4 . How can I find reliable international buyers?
- You can find buyers through participation in international trade fairs, online B2B marketplaces, direct marketing efforts, referrals, and by leveraging the resources of Export Promotion Councils and government agencies.
5 . What are the common risks involved in export business and how can I mitigate them?
- Common risks include non-payment by buyers, currency fluctuations, political instability in the importing country, and logistical challenges. Mitigation strategies include using secure payment methods like Letters of Credit, hedging against currency fluctuations, obtaining export credit insurance from ECGC, and working with experienced logistics partners.
6 . What kind of government support and incentives are available for exporters in India?
- The Indian government offers various schemes like the Merchandise Exports from India Scheme (MEIS), Duty Drawback Scheme, and Market Access Initiative (MAI) to provide financial assistance and promote exports. EPCs also offer guidance and support.

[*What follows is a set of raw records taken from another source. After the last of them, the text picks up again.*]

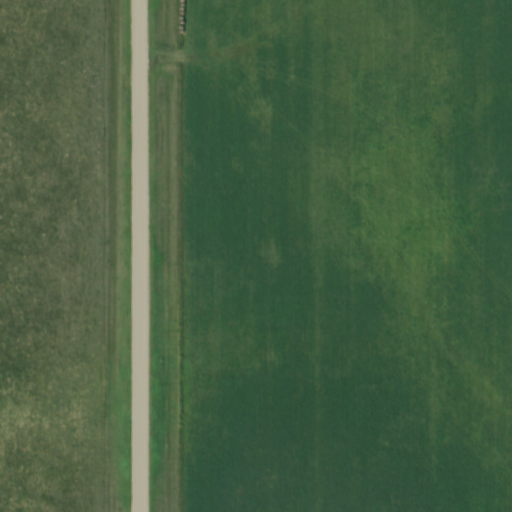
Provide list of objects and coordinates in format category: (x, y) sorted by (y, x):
road: (141, 256)
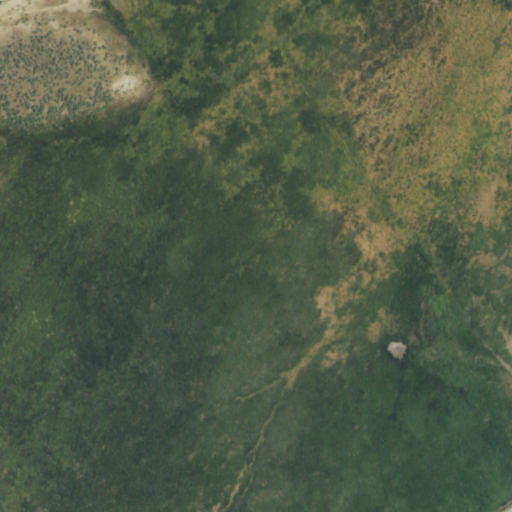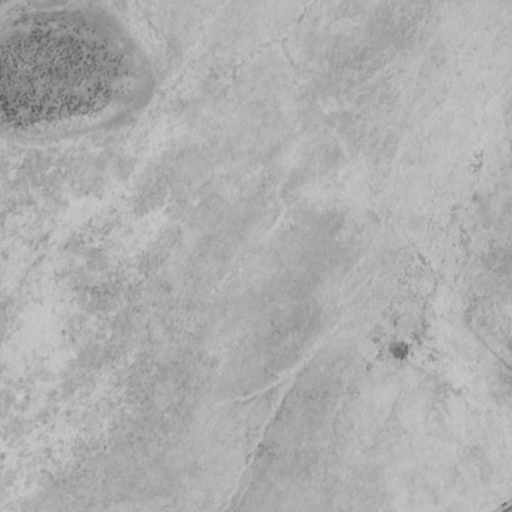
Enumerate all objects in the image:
road: (3, 2)
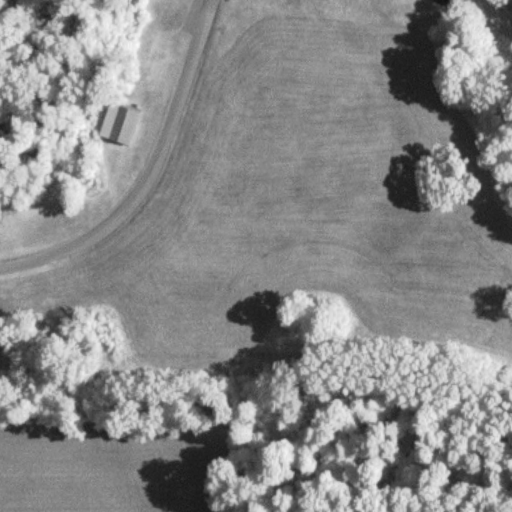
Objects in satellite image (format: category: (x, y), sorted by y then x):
building: (118, 125)
road: (149, 172)
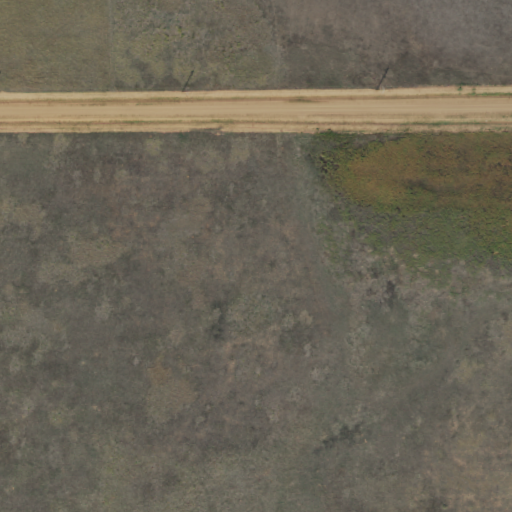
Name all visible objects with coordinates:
road: (256, 142)
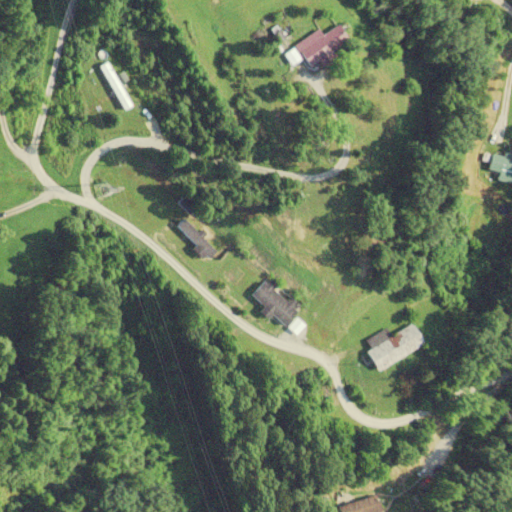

7 . Is GST applicable to export sales?
- Generally, export supplies are treated as zero-rated supplies under the Goods and Services Tax (GST) regime in India. This means that no GST is levied on export sales, and exporters can claim refunds for any input tax credit accumulated.
8 . How long does it typically take to receive payment from an international buyer?
- The payment timeframe depends on the agreed-upon payment terms. It can range from immediate payment in the case of advance payments to 30-90 days or even longer under certain documentary collection or open account terms. Letters of Credit offer a more secure but potentially longer payment cycle depending on the conditions.